By Imee Charlee C. Delavin, Reporter

Non-life insurers eyeing mergers, consolidation

Posted on June 13, 2016

MORE non-life insurers are expected to consolidate this year amid higher capital requirements as their operations can’t support the mandated hike.

There are currently 65 non-life insurers in the Philippines, down from the 90 players recorded in 2011 due to the higher requirements for minimum paid-up capital and stiffer competition with the entry of more foreign firms in the country.

“Distressed companies are having talks with healthy insurers for possible mergers,” Insurance Commissioner Emmanuel F. Dooc said in a text message.

“I hope they progress since we want to help ailing companies resolve their financial woes.”

Republic Act (RA) 10607 or the Amended Insurance Code of the Philippines signed in August 2013 required new life and non-life insurance companies to have P1 billion in paid-up capital when they set up shop here, while existing insurers must have a paid-up capital of P250 million by June 2013, P550 million by December 2016, P900 million by December 2019 and P1.3 billion by December 2022.

The minimum paid-up capital and net worth requirements must remain unimpaired for the continuance of the license.

The more stringent capitalization requirements were pushed to make the insurance industry stronger and more resilient to shocks, thus safeguarding the money entrusted by policyholders.

But non-life insurers said the volume of their current operations compared to increasing competition and higher capital requirements along with the implementation of the risk based capital (RBC) formula -- resulting in an increase in capital or reserves -- makes it more attractive to sell at a possible premium rather than raise additional funds to meet the regulatory requirements.

As of end-2015, only nine non-life companies had at least P500 million in paid-up capital among the non-life firms in the country.

Non-life industry group Philippine Insurers and Reinsurers Association, Inc (PIRA) former chairman Michael F. Rellosa said the minimum capital requirements and the RBC will be good for the industry but the review of the tax structure on the industry must result in lower tax burdens.

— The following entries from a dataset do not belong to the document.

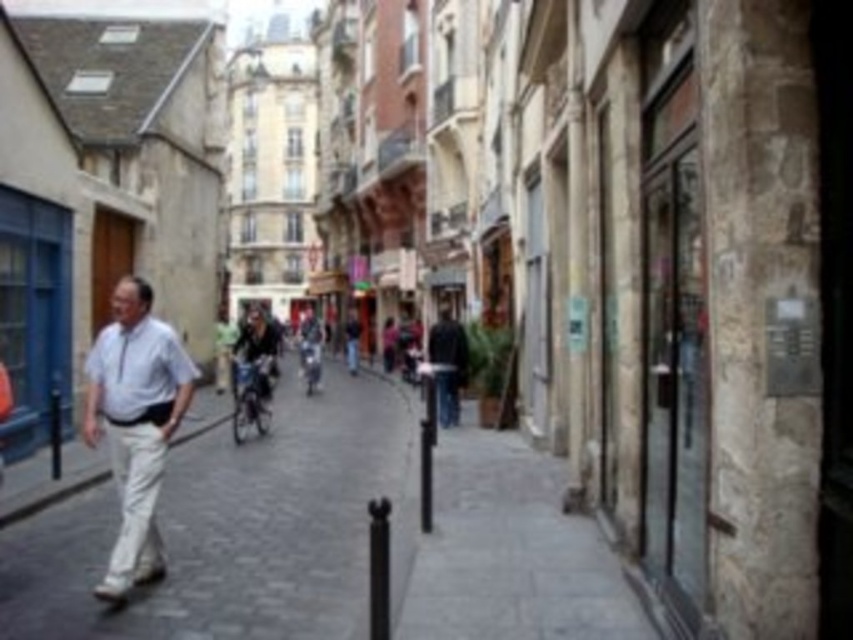
You are a photographer standing at the end of the narrow cobblestone street. You want to capture a photo of the gray cobblestone pavement at center and the white cotton shirt at center. Which object is wider in the scene?

The gray cobblestone pavement at center is wider than the white cotton shirt at center.

You are a delivery person carrying a package that requires a 110 meter delivery radius. You are currently standing at the white cotton shirt at center and need to deliver to the matte gray jacket at center. Can you complete the delivery within the radius?

The distance between the white cotton shirt at center and the matte gray jacket at center is 109.27 meters, which is within the 110 meter delivery radius. Yes, you can complete the delivery.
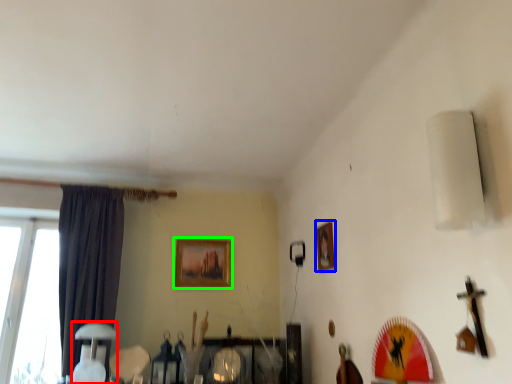
Question: Based on their relative distances, which object is nearer to table lamp (highlighted by a red box)? Choose from picture frame (highlighted by a blue box) and picture frame (highlighted by a green box).

Choices:
 (A) picture frame
 (B) picture frame

Answer: (B)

“The capital and RBC requirements can make the industry more competitive and financially sound but the tax burden will simply negate whatever gains,” Mr. Rellosa said.

Unlike life insurance companies that are levied only a 2% tax on their premiums, non-life insurance policyholders shoulder a 12% value-added tax (VAT) and a 12.5% documentary stamp tax (DST). Atop that, there is also an additional 2% fire service tax and 0.15-0.17% municipal tax for property insurance.

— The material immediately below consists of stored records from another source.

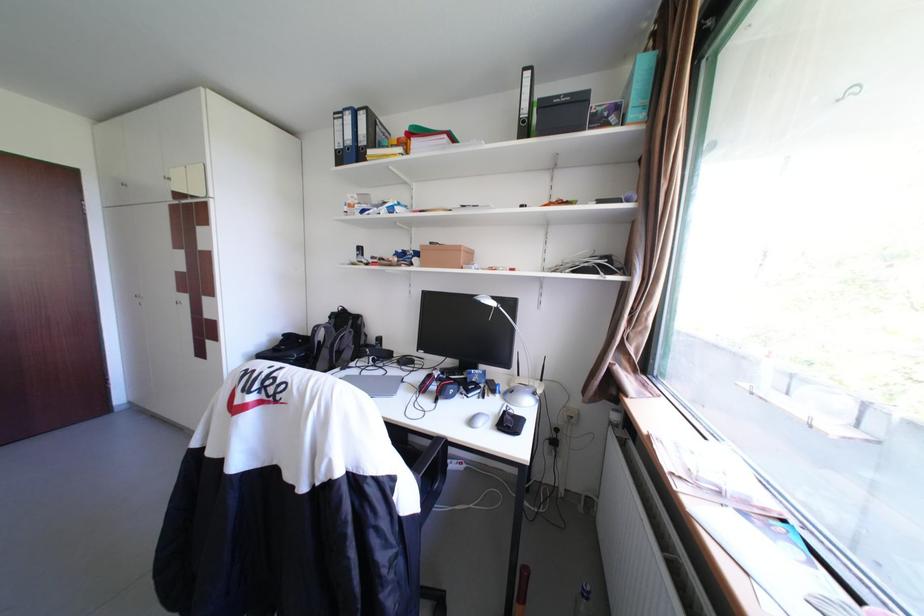
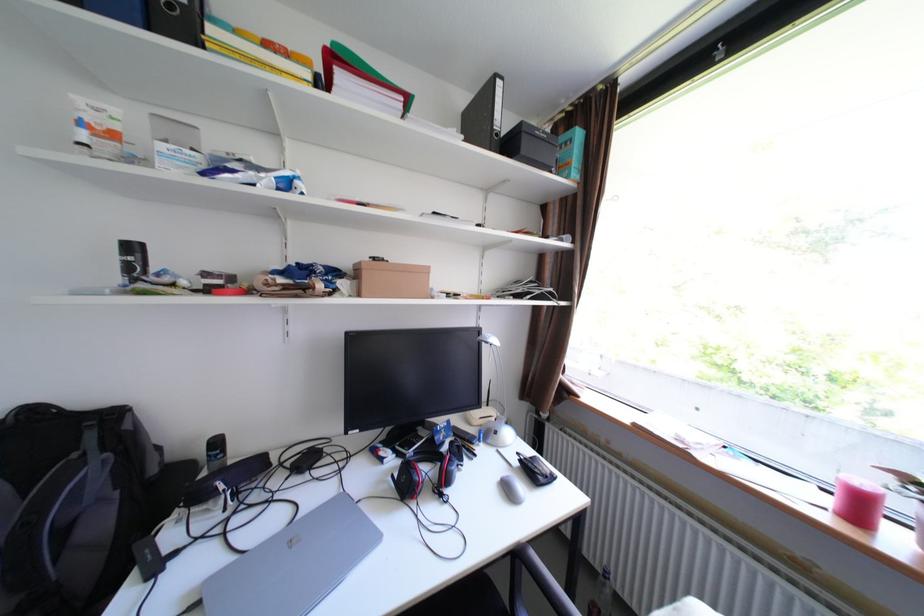
Locate, in the second image, the point that corresponds to [371,249] in the first image.

(143, 248)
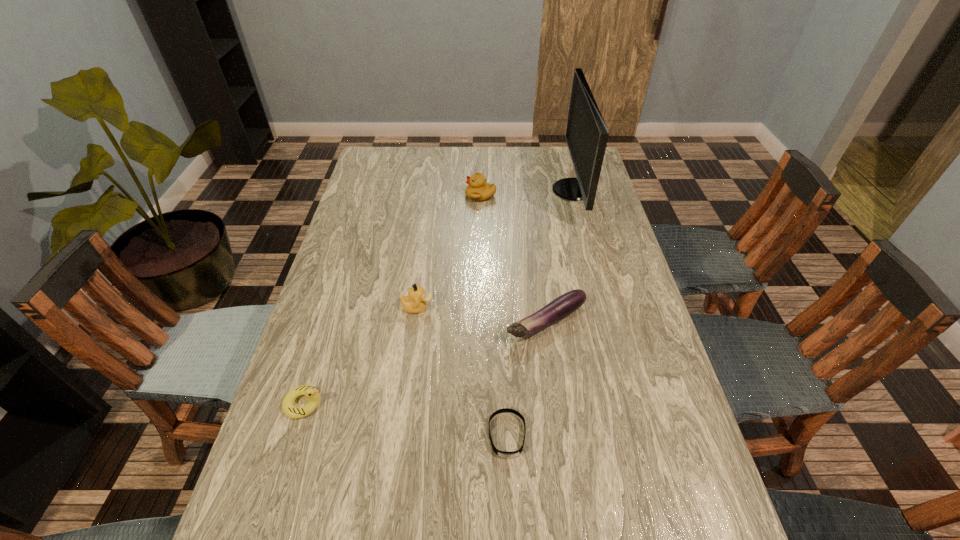
This screenshot has height=540, width=960. In order to click on computer monitor that is positioned at the right edge in this screenshot , I will do `click(586, 135)`.

Find the location of a particular element. The height and width of the screenshot is (540, 960). eggplant that is at the right edge is located at coordinates (564, 305).

Image resolution: width=960 pixels, height=540 pixels. In order to click on object at the far right corner in this screenshot , I will do `click(586, 135)`.

The height and width of the screenshot is (540, 960). What are the coordinates of `vacant position at the far edge of the desktop` in the screenshot? It's located at (530, 158).

You are a GUI agent. You are given a task and a screenshot of the screen. Output one action in this format:
    pyautogui.click(x=<x>, y=<y>)
    Task: Click on the vacant area at the left edge of the desktop
    
    Given the screenshot: What is the action you would take?
    coord(311,485)

At what (x,y) coordinates should I click in order to perform the action: click on vacant space at the right edge of the desktop. Please return your answer as a coordinate pair (x, y). This screenshot has width=960, height=540. Looking at the image, I should click on (622, 263).

You are a GUI agent. You are given a task and a screenshot of the screen. Output one action in this format:
    pyautogui.click(x=<x>, y=<y>)
    Task: Click on the free area in between the tallest object and the leftmost duckling
    This screenshot has height=540, width=960.
    Given the screenshot: What is the action you would take?
    pyautogui.click(x=438, y=297)

Locate an element on the screen. vacant area that lies between the leftmost object and the rightmost duckling is located at coordinates (392, 300).

This screenshot has width=960, height=540. I want to click on vacant area that lies between the farthest duckling and the nearest duckling, so click(x=392, y=300).

Find the location of a particular element. This screenshot has width=960, height=540. free point between the computer monitor and the rightmost duckling is located at coordinates (526, 193).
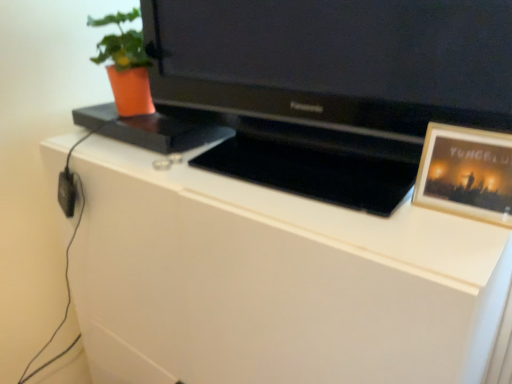
Question: Do you think black glossy television at center is within white matte cabinet at center, or outside of it?

Choices:
 (A) outside
 (B) inside

Answer: (A)

Question: From a real-world perspective, relative to white matte cabinet at center, is black glossy television at center vertically above or below?

Choices:
 (A) below
 (B) above

Answer: (B)

Question: Estimate the real-world distances between objects in this image. Which object is farther from the black glossy television at center?

Choices:
 (A) orange matte pot at upper left
 (B) white matte cabinet at center
 (C) gold-framed photo at upper right

Answer: (A)

Question: Considering the real-world distances, which object is closest to the gold-framed photo at upper right?

Choices:
 (A) black glossy television at center
 (B) white matte cabinet at center
 (C) orange matte pot at upper left

Answer: (A)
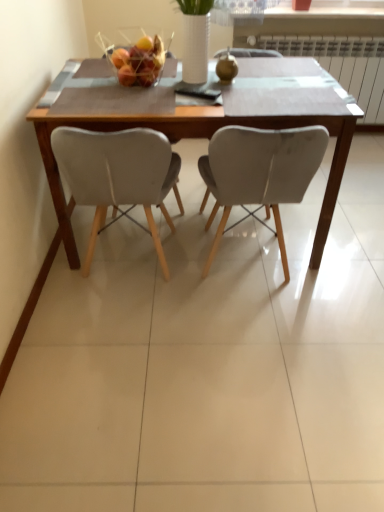
Question: From a real-world perspective, is wooden table at center physically located above or below matte gray chair at center, marked as the 2th chair in a left-to-right arrangement?

Choices:
 (A) above
 (B) below

Answer: (B)

Question: Choose the correct answer: Is wooden table at center inside matte gray chair at center, which is the 1th chair from right to left, or outside it?

Choices:
 (A) inside
 (B) outside

Answer: (B)

Question: Considering the real-world distances, which object is closest to the matte gray chair at center, marked as the 2th chair in a left-to-right arrangement?

Choices:
 (A) metallic wire basket at center
 (B) wooden table at center
 (C) white plastic radiator at upper right
 (D) matte gray chair at center, the first chair from the left

Answer: (B)

Question: Estimate the real-world distances between objects in this image. Which object is closer to the metallic wire basket at center?

Choices:
 (A) matte gray chair at center, which is counted as the 2th chair, starting from the right
 (B) white plastic radiator at upper right
 (C) wooden table at center
 (D) matte gray chair at center, marked as the 2th chair in a left-to-right arrangement

Answer: (C)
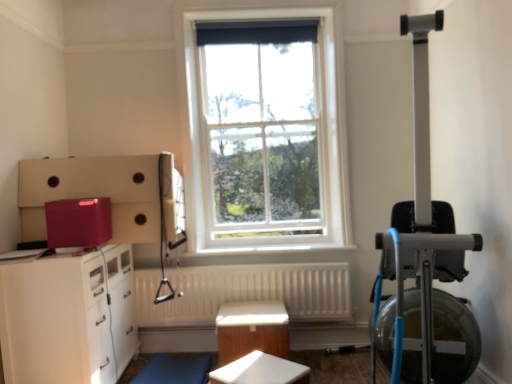
Locate an element on the screen. Image resolution: width=512 pixels, height=384 pixels. blank space situated above white textured radiator at center (from a real-world perspective) is located at coordinates (237, 264).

Mr. Rellosa, who is also president and CEO of Fortune General Insurance Corp., noted that many non-life companies are having difficulty shoring up capital to meet the requirement, adding that the companies “cannot get from operations the increased capital.”

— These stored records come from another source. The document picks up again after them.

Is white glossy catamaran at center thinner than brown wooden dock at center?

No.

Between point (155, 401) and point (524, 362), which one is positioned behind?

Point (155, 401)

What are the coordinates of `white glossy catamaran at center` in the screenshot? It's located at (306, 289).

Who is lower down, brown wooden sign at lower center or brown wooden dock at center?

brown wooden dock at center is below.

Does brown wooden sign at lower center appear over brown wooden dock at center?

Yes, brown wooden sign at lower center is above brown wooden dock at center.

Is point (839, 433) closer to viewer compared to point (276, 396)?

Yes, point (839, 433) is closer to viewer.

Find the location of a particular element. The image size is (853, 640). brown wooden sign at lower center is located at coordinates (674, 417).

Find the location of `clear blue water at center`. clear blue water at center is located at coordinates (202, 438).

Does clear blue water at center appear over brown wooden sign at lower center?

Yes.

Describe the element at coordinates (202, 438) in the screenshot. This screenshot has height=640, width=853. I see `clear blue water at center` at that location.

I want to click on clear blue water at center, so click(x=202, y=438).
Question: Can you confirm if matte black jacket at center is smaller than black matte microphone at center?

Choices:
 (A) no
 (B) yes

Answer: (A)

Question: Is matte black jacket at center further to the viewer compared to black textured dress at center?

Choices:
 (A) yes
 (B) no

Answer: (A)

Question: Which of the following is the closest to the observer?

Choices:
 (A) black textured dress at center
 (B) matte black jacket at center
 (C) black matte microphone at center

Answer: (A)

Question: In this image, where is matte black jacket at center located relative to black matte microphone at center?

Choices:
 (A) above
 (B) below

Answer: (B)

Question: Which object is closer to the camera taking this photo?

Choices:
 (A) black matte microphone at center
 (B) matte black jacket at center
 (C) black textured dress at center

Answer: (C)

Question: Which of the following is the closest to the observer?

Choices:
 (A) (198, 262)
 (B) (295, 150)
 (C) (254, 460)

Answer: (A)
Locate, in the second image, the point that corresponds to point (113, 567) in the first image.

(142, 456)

In a related development, industry sources said recently that five non-life insurance companies are recently in talks over a possible “mega merger” deal by the end of the year.

The Insurance Commission did not confirm the said report.

Stronghold Insurance Co. Inc. was said to have initiated a merger deal with Milestone Guaranty & Assurance Corp. and BF General Insurance Co. Sources also said Stronghold initiated talks with Premiere Insurance & Surety Corp. and Country Bankers Insurance Corp. for the possibility of a similar deal.

Should the mega deal push through, the surviving company would have around P400 million in total premium portfolio, putting it among the top 20 industry players.